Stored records

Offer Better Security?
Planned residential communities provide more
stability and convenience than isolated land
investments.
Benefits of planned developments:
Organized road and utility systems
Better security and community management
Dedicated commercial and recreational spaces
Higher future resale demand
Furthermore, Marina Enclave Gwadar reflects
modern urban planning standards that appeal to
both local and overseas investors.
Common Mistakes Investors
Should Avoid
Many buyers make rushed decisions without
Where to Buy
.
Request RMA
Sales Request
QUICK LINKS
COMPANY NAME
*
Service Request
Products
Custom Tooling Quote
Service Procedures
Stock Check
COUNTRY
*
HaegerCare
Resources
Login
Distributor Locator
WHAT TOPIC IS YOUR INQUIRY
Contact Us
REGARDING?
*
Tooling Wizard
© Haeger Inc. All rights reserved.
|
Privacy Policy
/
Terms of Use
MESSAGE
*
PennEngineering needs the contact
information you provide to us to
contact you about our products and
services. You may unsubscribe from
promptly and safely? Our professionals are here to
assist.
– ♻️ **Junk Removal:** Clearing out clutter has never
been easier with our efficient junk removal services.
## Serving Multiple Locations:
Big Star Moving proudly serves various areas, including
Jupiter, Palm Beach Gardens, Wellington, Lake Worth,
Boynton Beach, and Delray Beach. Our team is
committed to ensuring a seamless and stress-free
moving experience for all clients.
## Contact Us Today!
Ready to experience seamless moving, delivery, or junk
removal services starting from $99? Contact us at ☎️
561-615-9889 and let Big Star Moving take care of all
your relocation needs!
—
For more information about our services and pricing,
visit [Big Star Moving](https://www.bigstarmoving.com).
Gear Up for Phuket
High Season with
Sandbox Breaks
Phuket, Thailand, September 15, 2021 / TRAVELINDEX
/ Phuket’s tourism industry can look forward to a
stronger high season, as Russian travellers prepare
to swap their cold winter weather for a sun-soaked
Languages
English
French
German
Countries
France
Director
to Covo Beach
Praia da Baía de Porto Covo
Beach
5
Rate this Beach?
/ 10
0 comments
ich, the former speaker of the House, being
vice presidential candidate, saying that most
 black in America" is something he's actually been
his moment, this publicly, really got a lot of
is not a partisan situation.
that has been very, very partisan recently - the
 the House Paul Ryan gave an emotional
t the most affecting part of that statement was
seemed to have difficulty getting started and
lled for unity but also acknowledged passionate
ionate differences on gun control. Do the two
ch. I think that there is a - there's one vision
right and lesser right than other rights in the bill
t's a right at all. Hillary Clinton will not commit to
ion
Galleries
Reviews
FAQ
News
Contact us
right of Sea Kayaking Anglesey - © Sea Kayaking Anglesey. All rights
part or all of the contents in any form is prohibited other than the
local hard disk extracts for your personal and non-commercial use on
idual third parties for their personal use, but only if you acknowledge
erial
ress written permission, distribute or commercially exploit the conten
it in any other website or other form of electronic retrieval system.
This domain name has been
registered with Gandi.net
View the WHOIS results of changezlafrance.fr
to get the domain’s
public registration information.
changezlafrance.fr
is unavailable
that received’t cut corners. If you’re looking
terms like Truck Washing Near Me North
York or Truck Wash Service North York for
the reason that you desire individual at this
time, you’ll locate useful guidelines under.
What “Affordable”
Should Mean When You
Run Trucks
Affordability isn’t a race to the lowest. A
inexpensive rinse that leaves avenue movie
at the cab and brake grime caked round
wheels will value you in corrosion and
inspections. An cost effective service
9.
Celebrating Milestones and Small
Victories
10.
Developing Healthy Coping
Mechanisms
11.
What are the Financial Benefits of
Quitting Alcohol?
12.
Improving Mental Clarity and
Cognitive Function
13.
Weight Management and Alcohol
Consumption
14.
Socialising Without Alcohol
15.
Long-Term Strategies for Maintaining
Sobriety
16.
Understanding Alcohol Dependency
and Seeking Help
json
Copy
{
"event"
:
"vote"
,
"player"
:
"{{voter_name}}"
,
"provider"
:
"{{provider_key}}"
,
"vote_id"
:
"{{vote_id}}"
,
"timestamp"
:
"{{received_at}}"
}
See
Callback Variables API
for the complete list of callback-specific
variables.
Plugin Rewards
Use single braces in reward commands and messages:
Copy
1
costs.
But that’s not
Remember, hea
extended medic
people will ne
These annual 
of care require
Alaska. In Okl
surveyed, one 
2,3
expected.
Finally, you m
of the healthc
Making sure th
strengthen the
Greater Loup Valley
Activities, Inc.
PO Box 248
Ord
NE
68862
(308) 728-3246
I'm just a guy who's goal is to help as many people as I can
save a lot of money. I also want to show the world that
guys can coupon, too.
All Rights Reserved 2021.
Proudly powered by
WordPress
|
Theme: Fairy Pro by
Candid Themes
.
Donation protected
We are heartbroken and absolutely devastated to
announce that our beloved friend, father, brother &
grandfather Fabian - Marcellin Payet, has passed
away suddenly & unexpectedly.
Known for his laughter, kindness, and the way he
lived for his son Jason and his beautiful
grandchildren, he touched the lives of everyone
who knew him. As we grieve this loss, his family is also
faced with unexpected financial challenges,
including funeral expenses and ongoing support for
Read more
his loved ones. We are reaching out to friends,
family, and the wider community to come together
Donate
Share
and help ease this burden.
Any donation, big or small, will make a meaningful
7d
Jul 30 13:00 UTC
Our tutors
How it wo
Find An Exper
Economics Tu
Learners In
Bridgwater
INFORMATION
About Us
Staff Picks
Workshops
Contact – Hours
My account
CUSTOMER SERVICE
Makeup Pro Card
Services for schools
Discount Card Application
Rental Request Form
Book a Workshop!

### Exercise requirements
Show the lines of the data that hold the word "House".

### Final answer
ich, the former speaker of the House, being
 the House Paul Ryan gave an emotional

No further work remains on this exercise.